= Task brief =
Whenever a line in the data below includes the string "correio", copy it out.
[Opening Record set section]
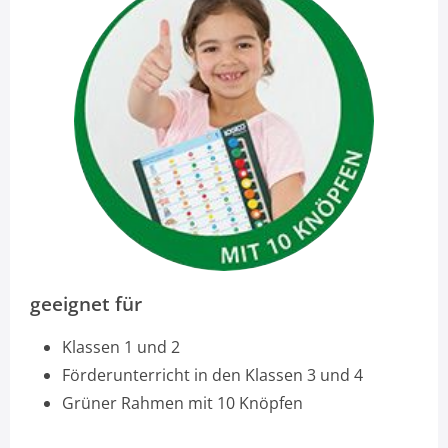
geeignet für
Klassen 1 und 2
Förderunterricht in den Klassen 3 und 4
Grüner Rahmen mit 10 Knöpfen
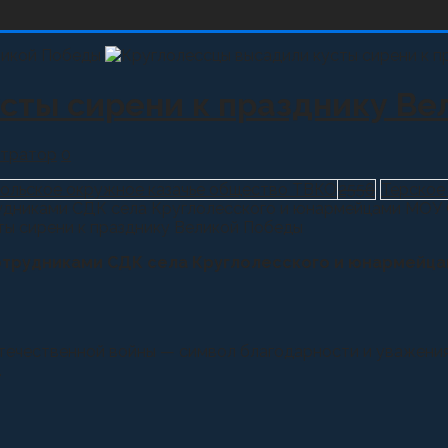
сты сирени к празднику В
тратор
0
ольское окружное казачье общество ТВКО
2556
Терское
удниками СДК села Круглолесского и юнармейцами МОУ 
отрудниками СДК села Круглолесского и юнармейца
Отечественной войны — символ благодарности и уважения
.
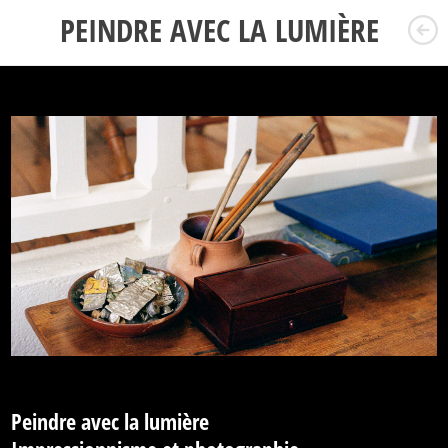
PEINDRE AVEC LA LUMIÈRE
Peindre avec la lumière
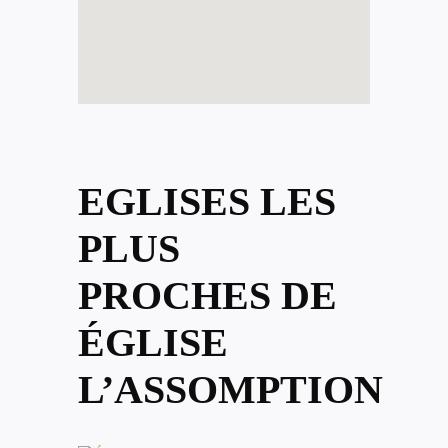
EGLISES LES
PLUS
PROCHES DE
ÉGLISE
L’ASSOMPTION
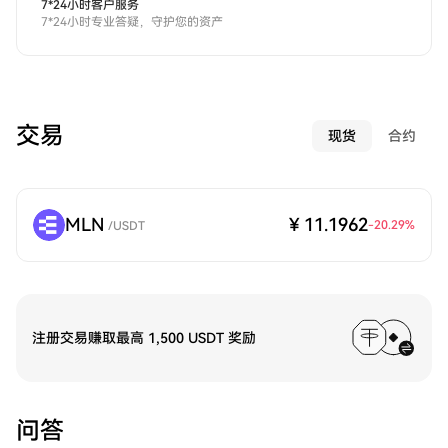
7*24小时客户服务
7*24小时专业答疑，守护您的资产
交易
现货
合约
MLN
¥ 11.1962
-20.29
%
/
USDT
注册交易赚取最高 1,500 USDT 奖励
问答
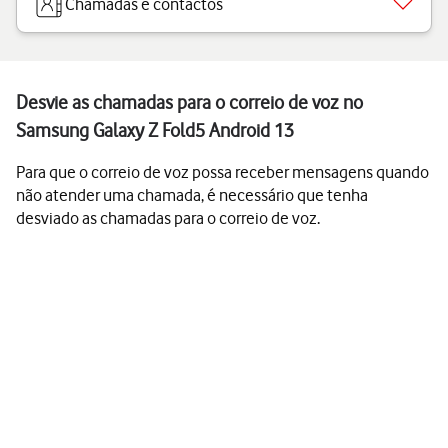
Chamadas e contactos
Desvie as chamadas para o correio de voz no
Samsung Galaxy Z Fold5 Android 13
Para que o correio de voz possa receber mensagens quando
não atender uma chamada, é necessário que tenha
desviado as chamadas para o correio de voz.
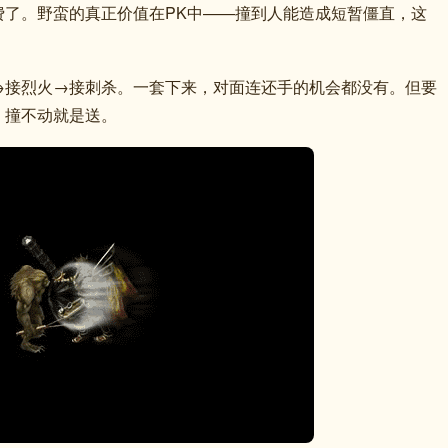
费了。野蛮的真正价值在PK中——撞到人能造成短暂僵直，这
→接烈火→接刺杀。一套下来，对面连还手的机会都没有。但要
，撞不动就是送。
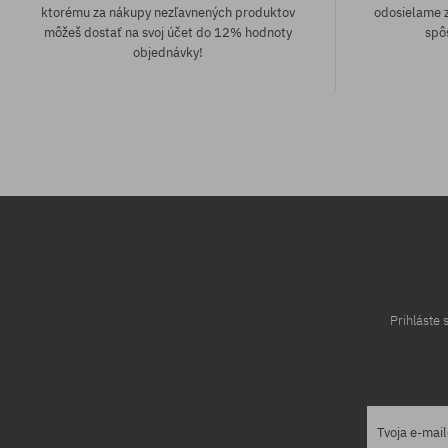
ktorému za nákupy nezľavnených produktov
odosielame z
môžeš dostať na svoj účet do 12% hodnoty
spô
objednávky!
Dostupné veľkosti:
37.5; 38
Prihláste
Tvoja e-mai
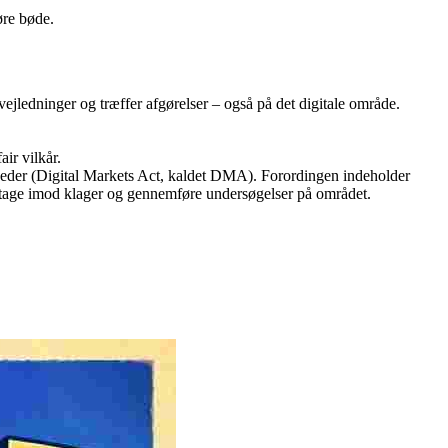
øre bøde.
edninger og træffer afgørelser – også på det digitale område.
ir vilkår.
der (Digital Markets Act, kaldet DMA). Forordingen indeholder
t tage imod klager og gennemføre undersøgelser på området.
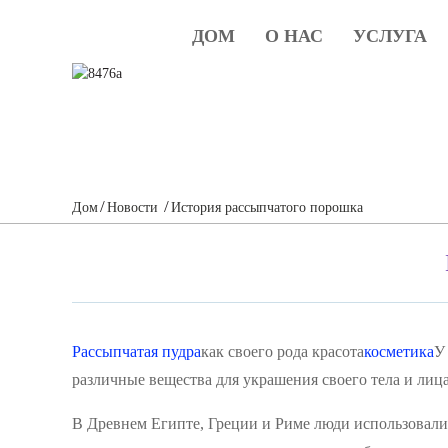
ДОМ
О НАС
УСЛУГА
Дом
Новости
История рассыпчатого порошка
Рассыпчатая пудра
как своего рода красота
косметика
У
различные вещества для украшения своего тела и лица
В Древнем Египте, Греции и Риме люди использовали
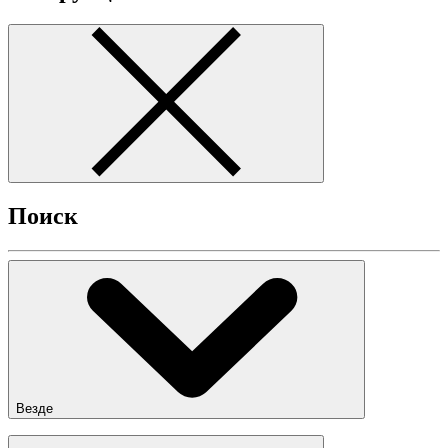
Поиск
Везде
[Closing Record set section]
= Response below =
Desvie as chamadas para o correio de voz no
Para que o correio de voz possa receber mensagens quando
desviado as chamadas para o correio de voz.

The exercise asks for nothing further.